Tributi
E’
stata un’altra sessione veloce quella del Consiglio Comunale di lunedì 18
aprile, dedicata all’assessore al Bilancio Stanca
e ai Regolamenti dei Tributi locali.
Iniziata alle 20.50, si è chiusa alle 21.41. Tutte le delibere sono state
approvate all’unanimità. Si è notata la mancanza di interventi da parte
dell’opposizione.
Regolamenti. I Regolamenti in vigore sono stati variati
in funzione di nuove leggi emanate a livello nazionale, cercando di facilitare
l’ “accesso all’ interpello” (cioè le richieste dei cittadini), la rateizzazione dei
debiti (ora il numero delle rate, fino a 36, è a scelta dell’amministrazione) e
alzando la richiesta di fideiussione bancaria da oltre i 5.000 a oltre i 10.000
euro dovuti.
Aliquote. Sulla Base delle direttive della Legge di Stabilità, le aliquote 2016
non possono essere superiori a quelle del 2015.
Per l’Imu sono valide ancora le
tariffe 2015, cioè l’1,06% sulle aree fabbricabili e lo 0,95% su abitazioni
non principali, negozi, uffici, ecc. L’incasso previsto è di 13.880.000 euro.

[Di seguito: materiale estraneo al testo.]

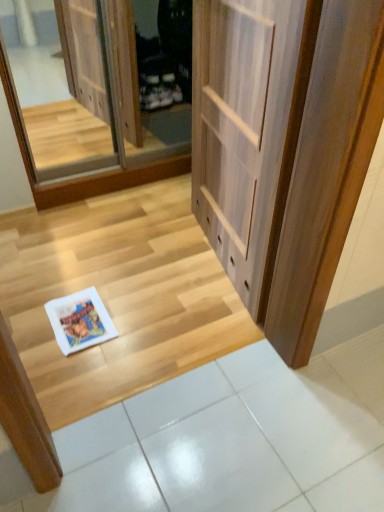
The width and height of the screenshot is (384, 512). Identify the location of blank area beneath light wood door at center (from a real-world perspective). 214,261.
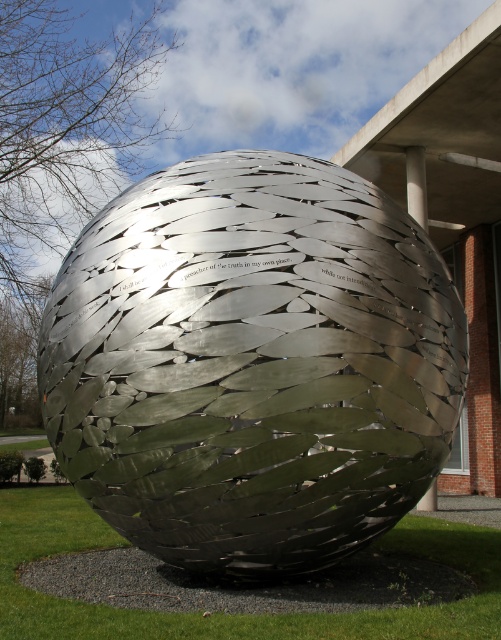
You are standing in front of the sculpture and want to place a small flag at each of the two points, point [137,310] and point [135,634]. Which point is closer to you so that you can place the flag without needing to move closer?

Point [137,310] is closer to you than point [135,634], so you can place the flag at point [137,310] without needing to move closer.

You are a gardener who wants to mow the green grass at center without damaging the metallic silver sphere at center. Can you safely mow the grass around the sphere?

The metallic silver sphere at center is taller than green grass at center, so you can safely mow the green grass at center without hitting the sphere.

You are a landscape architect designing a garden around the metallic silver sphere at center and the green grass at center. If you need to install a circular walkway with a diameter of 2 meters around both objects, will there be enough space between them to accommodate the walkway?

The metallic silver sphere at center and green grass at center are 2.20 meters apart. A circular walkway with a diameter of 2 meters has a radius of 1 meter. The total required distance between the two objects would be 2 meters combined radius, so 2.20 meters is sufficient. Yes, the walkway can be installed between them.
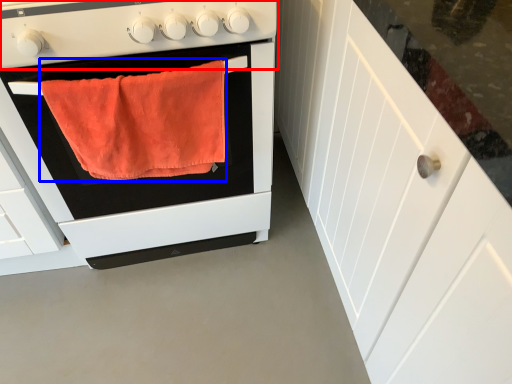
Question: Among these objects, which one is nearest to the camera, gas stove (highlighted by a red box) or bath towel (highlighted by a blue box)?

Choices:
 (A) gas stove
 (B) bath towel

Answer: (A)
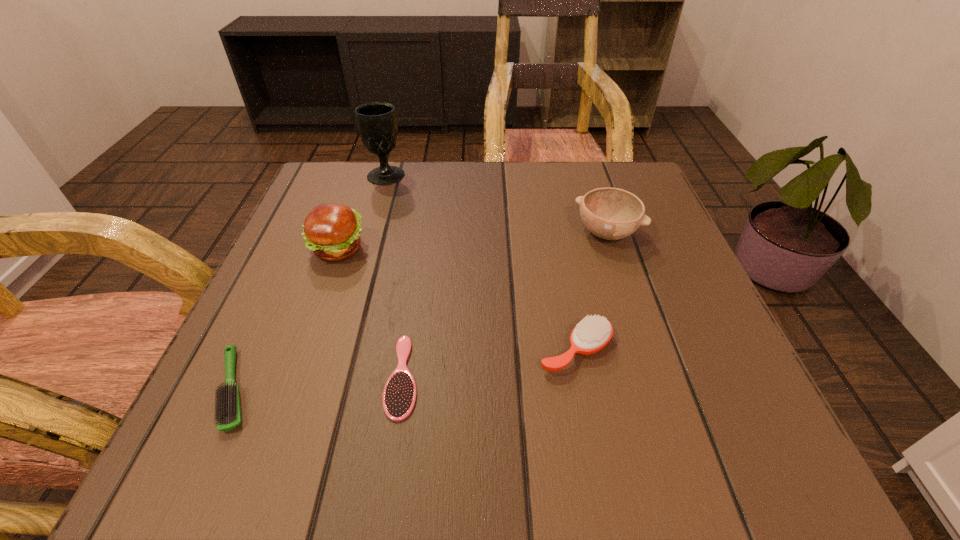
Locate an element on the screen. Image resolution: width=960 pixels, height=540 pixels. hairbrush present at the left edge is located at coordinates (228, 411).

At what (x,y) coordinates should I click in order to perform the action: click on object that is at the right edge. Please return your answer as a coordinate pair (x, y). Looking at the image, I should click on (610, 213).

Where is `object that is at the far left corner`? This screenshot has height=540, width=960. object that is at the far left corner is located at coordinates (376, 121).

What are the coordinates of `object at the near left corner` in the screenshot? It's located at (228, 411).

At what (x,y) coordinates should I click in order to perform the action: click on object that is at the far right corner. Please return your answer as a coordinate pair (x, y). The width and height of the screenshot is (960, 540). Looking at the image, I should click on (610, 213).

This screenshot has width=960, height=540. Find the location of `vacant space at the far edge of the desktop`. vacant space at the far edge of the desktop is located at coordinates (533, 215).

At what (x,y) coordinates should I click in order to perform the action: click on vacant space at the near edge of the desktop. Please return your answer as a coordinate pair (x, y). Looking at the image, I should click on (654, 457).

Find the location of a particular element. vacant space at the left edge of the desktop is located at coordinates (315, 276).

The width and height of the screenshot is (960, 540). Find the location of `vacant area at the right edge`. vacant area at the right edge is located at coordinates (649, 246).

This screenshot has width=960, height=540. In the image, there is a desktop. Identify the location of vacant space at the far left corner. (364, 177).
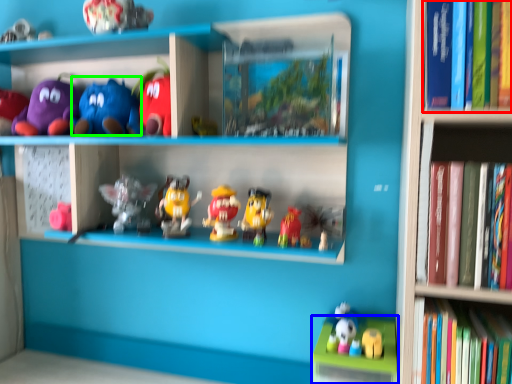
Question: Which object is the closest to the book (highlighted by a red box)? Choose among these: cabinet (highlighted by a blue box) or toy (highlighted by a green box).

Choices:
 (A) cabinet
 (B) toy

Answer: (A)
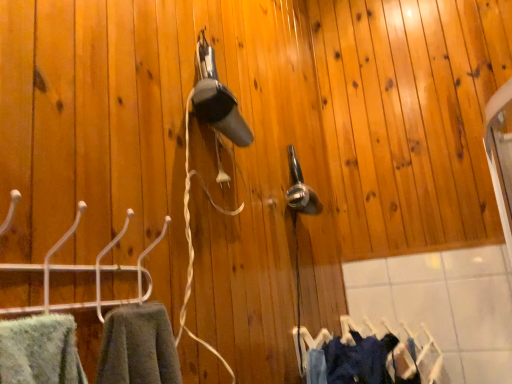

Per la Tasi, ricordiamo che nel 2015 era già stata eliminata dall’amministrazione
Alessandrini. Ora l’ha cancellata anche il Governo centrale. Ma se agli altri comuni tocca il
rimborso sulla base di quanto incassato nel 2015, a Segrate, che non ha
riscosso nulla nel 2015, dallo Stato arriverà 1 milione di euro, con una
decurtazione di 1.600.000 euro rispetto al 2014.
La Tari (tassa rifiuti) va invece fissata
sulla base del costo complessivo del servizio per le casse comunali (5.286.000 euro).
Sulla sua definizione incidono varie considerazioni (superfici, produzione
rifiuti, ecc.). In generale, ad alcune revisioni Istat a favore dei comuni, si
contrappone la riduzione delle utenze (meno 50.000 metri quadrati, quest’anno,
per abitazioni lasciate libere). Il tutto porta ad una riduzione del 4% per le utenze domestiche. Una piccola buona
notizia.
Addizionale Irpef. Anche l’addizionale comunale Irpef rimane inalterata. Cioè anche quest’anno si
pagherà lo 0,20% fino a 15.000 euro, lo 0,21% per lo scaglione da 15.000 a
28.000 euro, lo 0,45% da 28.000 a 55.000, lo 0,50% da 55.000 a 75.000 e lo
0,55% oltre i 75.000 euro. Con l’esenzione per chi guadagna meno di 15.000
euro. L’introito previsto è di 2.750.000 euro (come negli anni scorsi).
Impianti luce. Durante la serata si è discusso anche dell’
acquisto degli impianti di
illuminazione di proprietà di Enel Sole. A Segrate ci sono 5.282 punti luce, di
cui 2.263 di Enel Sole, che ne effettua anche la manutenzione.
L’amministrazione chiede (e ottiene) il via libera al processo che porti
all’acquisizione dei punti luce Enel (ormai vecchi e completamente
ammortizzati) e al passaggio a Consip, centrale di committenza nazionale, che
fa acquisti e svolge attività per le Pubbliche Amministrazioni. Questo passaggio
permetterà di abbattere i costi di
manutenzione e fornitura di energia da 426.000 euro a 290.000 euro all’anno.